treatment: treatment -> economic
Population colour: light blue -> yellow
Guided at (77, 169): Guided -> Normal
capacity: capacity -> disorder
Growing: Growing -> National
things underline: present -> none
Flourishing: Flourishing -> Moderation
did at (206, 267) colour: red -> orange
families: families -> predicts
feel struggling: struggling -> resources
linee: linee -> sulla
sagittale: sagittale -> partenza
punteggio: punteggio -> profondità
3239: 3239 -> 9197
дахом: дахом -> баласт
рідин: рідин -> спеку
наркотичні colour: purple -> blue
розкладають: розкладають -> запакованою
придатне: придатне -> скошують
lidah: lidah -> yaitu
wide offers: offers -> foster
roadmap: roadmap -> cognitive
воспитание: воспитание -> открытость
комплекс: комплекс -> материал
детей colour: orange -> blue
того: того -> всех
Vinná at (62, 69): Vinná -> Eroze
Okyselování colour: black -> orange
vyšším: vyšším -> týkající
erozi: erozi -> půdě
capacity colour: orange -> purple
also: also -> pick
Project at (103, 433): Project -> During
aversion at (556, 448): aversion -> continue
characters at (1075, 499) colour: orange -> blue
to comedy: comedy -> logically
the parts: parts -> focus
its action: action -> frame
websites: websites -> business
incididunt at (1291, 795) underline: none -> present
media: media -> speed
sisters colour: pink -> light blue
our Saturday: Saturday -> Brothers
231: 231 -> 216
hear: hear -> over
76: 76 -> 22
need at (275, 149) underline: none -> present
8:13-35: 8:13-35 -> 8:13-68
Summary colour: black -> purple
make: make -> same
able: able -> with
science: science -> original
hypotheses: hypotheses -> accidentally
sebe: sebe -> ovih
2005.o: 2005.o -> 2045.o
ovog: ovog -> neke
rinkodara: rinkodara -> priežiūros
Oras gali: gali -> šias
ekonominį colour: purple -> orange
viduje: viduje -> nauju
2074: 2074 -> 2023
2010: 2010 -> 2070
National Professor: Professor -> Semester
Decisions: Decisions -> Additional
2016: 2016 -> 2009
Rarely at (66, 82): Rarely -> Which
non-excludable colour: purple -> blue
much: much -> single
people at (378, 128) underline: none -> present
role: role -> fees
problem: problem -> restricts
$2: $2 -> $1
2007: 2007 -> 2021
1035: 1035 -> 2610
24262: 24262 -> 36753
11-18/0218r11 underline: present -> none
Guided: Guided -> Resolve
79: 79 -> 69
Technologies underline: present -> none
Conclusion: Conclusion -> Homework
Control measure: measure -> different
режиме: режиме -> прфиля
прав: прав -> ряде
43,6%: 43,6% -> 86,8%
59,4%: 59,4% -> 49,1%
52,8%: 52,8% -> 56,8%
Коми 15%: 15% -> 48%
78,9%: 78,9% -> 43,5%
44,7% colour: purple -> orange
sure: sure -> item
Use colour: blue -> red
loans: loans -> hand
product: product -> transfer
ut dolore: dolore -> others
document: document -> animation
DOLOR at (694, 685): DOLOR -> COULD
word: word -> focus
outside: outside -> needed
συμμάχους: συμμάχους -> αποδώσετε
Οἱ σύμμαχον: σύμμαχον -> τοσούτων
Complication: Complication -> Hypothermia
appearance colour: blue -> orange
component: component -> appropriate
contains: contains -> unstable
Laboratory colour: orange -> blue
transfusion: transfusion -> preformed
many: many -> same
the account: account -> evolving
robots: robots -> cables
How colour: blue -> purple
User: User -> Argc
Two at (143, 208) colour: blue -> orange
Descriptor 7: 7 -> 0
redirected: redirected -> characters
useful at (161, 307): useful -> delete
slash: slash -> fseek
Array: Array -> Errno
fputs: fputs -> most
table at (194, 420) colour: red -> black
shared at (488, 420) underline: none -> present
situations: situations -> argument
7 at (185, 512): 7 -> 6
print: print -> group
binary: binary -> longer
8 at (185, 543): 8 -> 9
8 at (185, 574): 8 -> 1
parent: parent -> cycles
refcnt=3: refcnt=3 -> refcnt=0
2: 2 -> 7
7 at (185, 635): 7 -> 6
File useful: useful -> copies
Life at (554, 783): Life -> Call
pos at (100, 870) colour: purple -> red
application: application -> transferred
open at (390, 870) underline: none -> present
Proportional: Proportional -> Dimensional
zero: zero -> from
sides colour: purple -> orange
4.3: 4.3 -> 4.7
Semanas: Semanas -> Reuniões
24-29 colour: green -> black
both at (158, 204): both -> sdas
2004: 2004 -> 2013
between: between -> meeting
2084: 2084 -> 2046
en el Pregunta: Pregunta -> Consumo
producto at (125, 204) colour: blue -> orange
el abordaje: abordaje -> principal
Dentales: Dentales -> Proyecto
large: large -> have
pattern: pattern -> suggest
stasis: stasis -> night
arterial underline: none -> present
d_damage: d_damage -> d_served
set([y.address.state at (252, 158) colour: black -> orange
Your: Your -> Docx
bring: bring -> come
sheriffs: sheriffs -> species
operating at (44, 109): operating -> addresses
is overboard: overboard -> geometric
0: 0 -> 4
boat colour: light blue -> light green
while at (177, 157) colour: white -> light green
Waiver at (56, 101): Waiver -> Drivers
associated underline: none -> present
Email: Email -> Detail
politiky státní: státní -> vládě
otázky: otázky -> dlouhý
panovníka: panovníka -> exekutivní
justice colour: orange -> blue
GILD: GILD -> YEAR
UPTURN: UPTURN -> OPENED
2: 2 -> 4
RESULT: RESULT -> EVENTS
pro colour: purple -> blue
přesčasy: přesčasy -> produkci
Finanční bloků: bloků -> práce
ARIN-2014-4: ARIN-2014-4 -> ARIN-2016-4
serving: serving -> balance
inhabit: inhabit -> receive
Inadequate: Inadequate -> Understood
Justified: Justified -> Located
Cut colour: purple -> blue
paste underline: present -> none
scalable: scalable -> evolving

- - -

Write down every line above without changing anything, from the first line through the last.

treatment: treatment -> economic
Population colour: light blue -> yellow
Guided at (77, 169): Guided -> Normal
capacity: capacity -> disorder
Growing: Growing -> National
things underline: present -> none
Flourishing: Flourishing -> Moderation
did at (206, 267) colour: red -> orange
families: families -> predicts
feel struggling: struggling -> resources
linee: linee -> sulla
sagittale: sagittale -> partenza
punteggio: punteggio -> profondità
3239: 3239 -> 9197
дахом: дахом -> баласт
рідин: рідин -> спеку
наркотичні colour: purple -> blue
розкладають: розкладають -> запакованою
придатне: придатне -> скошують
lidah: lidah -> yaitu
wide offers: offers -> foster
roadmap: roadmap -> cognitive
воспитание: воспитание -> открытость
комплекс: комплекс -> материал
детей colour: orange -> blue
того: того -> всех
Vinná at (62, 69): Vinná -> Eroze
Okyselování colour: black -> orange
vyšším: vyšším -> týkající
erozi: erozi -> půdě
capacity colour: orange -> purple
also: also -> pick
Project at (103, 433): Project -> During
aversion at (556, 448): aversion -> continue
characters at (1075, 499) colour: orange -> blue
to comedy: comedy -> logically
the parts: parts -> focus
its action: action -> frame
websites: websites -> business
incididunt at (1291, 795) underline: none -> present
media: media -> speed
sisters colour: pink -> light blue
our Saturday: Saturday -> Brothers
231: 231 -> 216
hear: hear -> over
76: 76 -> 22
need at (275, 149) underline: none -> present
8:13-35: 8:13-35 -> 8:13-68
Summary colour: black -> purple
make: make -> same
able: able -> with
science: science -> original
hypotheses: hypotheses -> accidentally
sebe: sebe -> ovih
2005.o: 2005.o -> 2045.o
ovog: ovog -> neke
rinkodara: rinkodara -> priežiūros
Oras gali: gali -> šias
ekonominį colour: purple -> orange
viduje: viduje -> nauju
2074: 2074 -> 2023
2010: 2010 -> 2070
National Professor: Professor -> Semester
Decisions: Decisions -> Additional
2016: 2016 -> 2009
Rarely at (66, 82): Rarely -> Which
non-excludable colour: purple -> blue
much: much -> single
people at (378, 128) underline: none -> present
role: role -> fees
problem: problem -> restricts
$2: $2 -> $1
2007: 2007 -> 2021
1035: 1035 -> 2610
24262: 24262 -> 36753
11-18/0218r11 underline: present -> none
Guided: Guided -> Resolve
79: 79 -> 69
Technologies underline: present -> none
Conclusion: Conclusion -> Homework
Control measure: measure -> different
режиме: режиме -> прфиля
прав: прав -> ряде
43,6%: 43,6% -> 86,8%
59,4%: 59,4% -> 49,1%
52,8%: 52,8% -> 56,8%
Коми 15%: 15% -> 48%
78,9%: 78,9% -> 43,5%
44,7% colour: purple -> orange
sure: sure -> item
Use colour: blue -> red
loans: loans -> hand
product: product -> transfer
ut dolore: dolore -> others
document: document -> animation
DOLOR at (694, 685): DOLOR -> COULD
word: word -> focus
outside: outside -> needed
συμμάχους: συμμάχους -> αποδώσετε
Οἱ σύμμαχον: σύμμαχον -> τοσούτων
Complication: Complication -> Hypothermia
appearance colour: blue -> orange
component: component -> appropriate
contains: contains -> unstable
Laboratory colour: orange -> blue
transfusion: transfusion -> preformed
many: many -> same
the account: account -> evolving
robots: robots -> cables
How colour: blue -> purple
User: User -> Argc
Two at (143, 208) colour: blue -> orange
Descriptor 7: 7 -> 0
redirected: redirected -> characters
useful at (161, 307): useful -> delete
slash: slash -> fseek
Array: Array -> Errno
fputs: fputs -> most
table at (194, 420) colour: red -> black
shared at (488, 420) underline: none -> present
situations: situations -> argument
7 at (185, 512): 7 -> 6
print: print -> group
binary: binary -> longer
8 at (185, 543): 8 -> 9
8 at (185, 574): 8 -> 1
parent: parent -> cycles
refcnt=3: refcnt=3 -> refcnt=0
2: 2 -> 7
7 at (185, 635): 7 -> 6
File useful: useful -> copies
Life at (554, 783): Life -> Call
pos at (100, 870) colour: purple -> red
application: application -> transferred
open at (390, 870) underline: none -> present
Proportional: Proportional -> Dimensional
zero: zero -> from
sides colour: purple -> orange
4.3: 4.3 -> 4.7
Semanas: Semanas -> Reuniões
24-29 colour: green -> black
both at (158, 204): both -> sdas
2004: 2004 -> 2013
between: between -> meeting
2084: 2084 -> 2046
en el Pregunta: Pregunta -> Consumo
producto at (125, 204) colour: blue -> orange
el abordaje: abordaje -> principal
Dentales: Dentales -> Proyecto
large: large -> have
pattern: pattern -> suggest
stasis: stasis -> night
arterial underline: none -> present
d_damage: d_damage -> d_served
set([y.address.state at (252, 158) colour: black -> orange
Your: Your -> Docx
bring: bring -> come
sheriffs: sheriffs -> species
operating at (44, 109): operating -> addresses
is overboard: overboard -> geometric
0: 0 -> 4
boat colour: light blue -> light green
while at (177, 157) colour: white -> light green
Waiver at (56, 101): Waiver -> Drivers
associated underline: none -> present
Email: Email -> Detail
politiky státní: státní -> vládě
otázky: otázky -> dlouhý
panovníka: panovníka -> exekutivní
justice colour: orange -> blue
GILD: GILD -> YEAR
UPTURN: UPTURN -> OPENED
2: 2 -> 4
RESULT: RESULT -> EVENTS
pro colour: purple -> blue
přesčasy: přesčasy -> produkci
Finanční bloků: bloků -> práce
ARIN-2014-4: ARIN-2014-4 -> ARIN-2016-4
serving: serving -> balance
inhabit: inhabit -> receive
Inadequate: Inadequate -> Understood
Justified: Justified -> Located
Cut colour: purple -> blue
paste underline: present -> none
scalable: scalable -> evolving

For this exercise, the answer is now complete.